Here, the plain language of § 5(1 )(m) provides the exemption for members of the State retirement system in Group 1 and Group 2 whose “employment” commenced prior to January 1, 1978. While the word “employment” is not defined in G. L. c. 32, “[according to its usual and ordinary meaning, the term ‘employment’ refers to the rendering of services for pay.” Cardellicchio v. Board of Retirement of Natick, 391 Mass. 760, 763 (1984). Additional guidance as to its meaning is acquired from the definition of the word “employee” in G. L. c. 32, § 1 (1990 ed.), as “any person who is regularly employed in the service of [a] . . . political subdivision.” The term “regularly employed” according to its usual meaning refers to continuous employment as distinguished from sporadic, intermittent, or temporary employment. See Burnside v. Bristol County Bd. of Retirement, 352 Mass. 481, 482-484 (1967) (deputy sheriff paid on a per diem basis to attend court sessions was not “regularly employed”). It is undisputed that Colleran was continuously employed by Concord since September 26, 1977, when she began working three hours per day. Consequently, according to the plain language of § 5(1 )(m), her employment began before January 1, 1978. As a result, she is entitled to a superannuated retirement allowance under G. L. c. § 32, even though she has not completed ten years of creditable service.

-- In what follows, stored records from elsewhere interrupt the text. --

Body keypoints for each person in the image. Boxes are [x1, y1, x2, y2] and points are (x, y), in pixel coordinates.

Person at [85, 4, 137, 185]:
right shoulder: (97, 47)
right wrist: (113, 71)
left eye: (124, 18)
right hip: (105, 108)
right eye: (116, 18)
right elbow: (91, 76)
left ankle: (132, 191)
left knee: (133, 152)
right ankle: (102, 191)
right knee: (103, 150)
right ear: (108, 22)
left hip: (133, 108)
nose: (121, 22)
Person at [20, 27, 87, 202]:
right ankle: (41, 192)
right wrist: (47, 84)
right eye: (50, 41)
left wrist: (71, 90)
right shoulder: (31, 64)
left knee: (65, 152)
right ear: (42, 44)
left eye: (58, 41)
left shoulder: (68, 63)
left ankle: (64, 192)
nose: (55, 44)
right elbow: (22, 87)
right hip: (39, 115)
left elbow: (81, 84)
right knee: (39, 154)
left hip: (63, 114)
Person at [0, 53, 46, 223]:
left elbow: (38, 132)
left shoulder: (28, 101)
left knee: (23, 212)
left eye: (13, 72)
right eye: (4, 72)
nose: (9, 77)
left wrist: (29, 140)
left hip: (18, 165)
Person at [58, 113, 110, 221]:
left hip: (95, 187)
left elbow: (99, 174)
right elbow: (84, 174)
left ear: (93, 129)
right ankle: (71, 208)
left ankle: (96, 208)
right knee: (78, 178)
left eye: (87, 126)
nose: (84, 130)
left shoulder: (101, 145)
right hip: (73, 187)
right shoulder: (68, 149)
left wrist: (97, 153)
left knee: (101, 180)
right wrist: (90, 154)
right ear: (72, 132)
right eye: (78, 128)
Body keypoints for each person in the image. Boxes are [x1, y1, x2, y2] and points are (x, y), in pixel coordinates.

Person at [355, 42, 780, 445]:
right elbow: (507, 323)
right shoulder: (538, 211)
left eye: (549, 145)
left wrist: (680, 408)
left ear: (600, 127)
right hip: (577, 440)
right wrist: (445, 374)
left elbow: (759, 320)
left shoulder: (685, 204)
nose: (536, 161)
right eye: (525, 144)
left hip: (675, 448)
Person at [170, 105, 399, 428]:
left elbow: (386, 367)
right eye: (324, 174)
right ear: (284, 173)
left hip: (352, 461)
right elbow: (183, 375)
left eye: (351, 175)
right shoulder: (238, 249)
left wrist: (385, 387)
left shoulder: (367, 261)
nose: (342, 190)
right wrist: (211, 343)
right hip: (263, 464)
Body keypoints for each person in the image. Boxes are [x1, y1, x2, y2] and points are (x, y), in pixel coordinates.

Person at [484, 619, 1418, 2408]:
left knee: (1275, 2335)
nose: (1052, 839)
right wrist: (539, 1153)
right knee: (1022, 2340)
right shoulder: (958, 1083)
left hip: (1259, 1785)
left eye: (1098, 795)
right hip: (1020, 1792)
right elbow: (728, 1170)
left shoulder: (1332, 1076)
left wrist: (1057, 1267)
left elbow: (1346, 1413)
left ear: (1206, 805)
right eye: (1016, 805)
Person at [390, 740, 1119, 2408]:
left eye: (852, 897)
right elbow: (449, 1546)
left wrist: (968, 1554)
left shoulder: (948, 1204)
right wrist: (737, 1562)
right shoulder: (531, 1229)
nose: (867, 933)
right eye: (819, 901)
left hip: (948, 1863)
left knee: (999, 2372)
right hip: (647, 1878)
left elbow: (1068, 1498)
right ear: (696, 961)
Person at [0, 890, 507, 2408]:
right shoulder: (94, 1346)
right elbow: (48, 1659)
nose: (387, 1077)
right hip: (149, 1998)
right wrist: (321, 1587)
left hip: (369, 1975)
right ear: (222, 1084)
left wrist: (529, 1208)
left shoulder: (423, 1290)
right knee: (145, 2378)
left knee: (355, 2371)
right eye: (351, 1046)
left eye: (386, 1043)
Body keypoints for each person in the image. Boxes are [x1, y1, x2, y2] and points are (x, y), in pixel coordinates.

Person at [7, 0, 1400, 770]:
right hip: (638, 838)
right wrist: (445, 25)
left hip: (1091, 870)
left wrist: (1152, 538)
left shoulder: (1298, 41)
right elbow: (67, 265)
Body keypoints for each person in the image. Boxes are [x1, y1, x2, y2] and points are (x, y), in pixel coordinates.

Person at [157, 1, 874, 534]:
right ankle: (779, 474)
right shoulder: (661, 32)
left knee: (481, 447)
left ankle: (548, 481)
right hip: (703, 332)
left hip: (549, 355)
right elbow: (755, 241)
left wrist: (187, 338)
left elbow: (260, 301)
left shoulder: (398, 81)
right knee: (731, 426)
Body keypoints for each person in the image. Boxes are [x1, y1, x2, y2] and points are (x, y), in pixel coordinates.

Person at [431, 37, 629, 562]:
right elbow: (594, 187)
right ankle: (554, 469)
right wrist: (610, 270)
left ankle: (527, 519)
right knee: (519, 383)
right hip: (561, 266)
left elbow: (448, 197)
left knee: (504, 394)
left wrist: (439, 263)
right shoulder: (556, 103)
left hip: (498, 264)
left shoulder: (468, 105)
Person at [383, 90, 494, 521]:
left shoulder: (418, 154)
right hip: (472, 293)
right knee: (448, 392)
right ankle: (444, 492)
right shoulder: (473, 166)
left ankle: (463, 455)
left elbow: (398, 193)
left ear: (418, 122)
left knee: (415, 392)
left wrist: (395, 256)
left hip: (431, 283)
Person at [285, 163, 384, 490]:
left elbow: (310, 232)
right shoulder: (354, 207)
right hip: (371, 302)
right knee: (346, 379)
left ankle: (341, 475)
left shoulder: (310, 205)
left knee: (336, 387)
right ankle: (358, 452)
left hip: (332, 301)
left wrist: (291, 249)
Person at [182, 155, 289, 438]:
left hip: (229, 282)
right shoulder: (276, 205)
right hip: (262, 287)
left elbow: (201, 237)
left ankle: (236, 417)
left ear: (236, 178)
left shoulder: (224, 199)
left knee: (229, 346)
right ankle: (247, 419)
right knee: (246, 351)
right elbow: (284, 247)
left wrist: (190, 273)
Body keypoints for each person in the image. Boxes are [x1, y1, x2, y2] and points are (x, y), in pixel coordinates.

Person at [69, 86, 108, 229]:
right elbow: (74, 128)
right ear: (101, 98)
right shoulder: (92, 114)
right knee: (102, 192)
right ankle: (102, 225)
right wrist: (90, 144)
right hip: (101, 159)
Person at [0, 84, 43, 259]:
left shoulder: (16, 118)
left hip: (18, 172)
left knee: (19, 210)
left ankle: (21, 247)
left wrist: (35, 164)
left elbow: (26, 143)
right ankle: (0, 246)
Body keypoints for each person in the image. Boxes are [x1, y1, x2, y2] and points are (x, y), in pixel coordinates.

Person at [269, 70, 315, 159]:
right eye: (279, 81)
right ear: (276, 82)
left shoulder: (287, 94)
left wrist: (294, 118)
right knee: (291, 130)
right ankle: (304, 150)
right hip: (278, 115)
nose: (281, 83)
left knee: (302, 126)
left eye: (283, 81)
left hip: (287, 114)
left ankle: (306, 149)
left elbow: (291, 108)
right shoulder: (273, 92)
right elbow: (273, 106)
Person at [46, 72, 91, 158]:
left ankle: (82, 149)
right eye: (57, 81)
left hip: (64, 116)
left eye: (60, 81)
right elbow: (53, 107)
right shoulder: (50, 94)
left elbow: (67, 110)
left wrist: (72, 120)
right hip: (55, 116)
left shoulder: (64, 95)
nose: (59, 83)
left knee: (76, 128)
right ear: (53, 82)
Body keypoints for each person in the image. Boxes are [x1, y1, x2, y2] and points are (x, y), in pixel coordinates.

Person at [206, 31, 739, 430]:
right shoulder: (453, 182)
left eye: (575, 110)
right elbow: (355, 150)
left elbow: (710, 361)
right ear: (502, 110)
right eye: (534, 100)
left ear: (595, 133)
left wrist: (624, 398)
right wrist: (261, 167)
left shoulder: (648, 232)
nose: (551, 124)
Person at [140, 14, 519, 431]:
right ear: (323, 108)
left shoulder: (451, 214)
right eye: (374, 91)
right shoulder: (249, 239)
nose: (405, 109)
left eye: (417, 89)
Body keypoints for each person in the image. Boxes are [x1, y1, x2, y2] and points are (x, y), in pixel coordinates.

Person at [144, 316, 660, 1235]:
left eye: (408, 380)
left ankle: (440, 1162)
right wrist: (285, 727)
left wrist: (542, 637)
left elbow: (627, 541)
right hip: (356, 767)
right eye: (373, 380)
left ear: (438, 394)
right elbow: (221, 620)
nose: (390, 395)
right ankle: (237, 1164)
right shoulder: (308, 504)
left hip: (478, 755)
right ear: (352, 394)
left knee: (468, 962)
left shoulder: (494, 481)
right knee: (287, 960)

In light of our interpretation of the statute, no prejudice could have inured to Concord from the decision being rendered by a single member of CRAB or from PERA’s representative having abstained. See Manning v. Contributory Retirement Appeal Bd., 29 Mass. App. Ct. 253, 257 (1990).
Judgment affirmed.
We note this section was subsequently amended by St. 1990, c. 254, § 2, and by St. 1991, c. 138, § 385. The 1990 amendment is not relevant to this decision. The 1991 amendment added the word “first” after the word “employment” in the first sentence and by its terms became effective December 31, 1977. While neither party presented any argument as to the effect of this amendment on this decision, we conclude that it reinforces the interpretation of this section by CRAB in this case.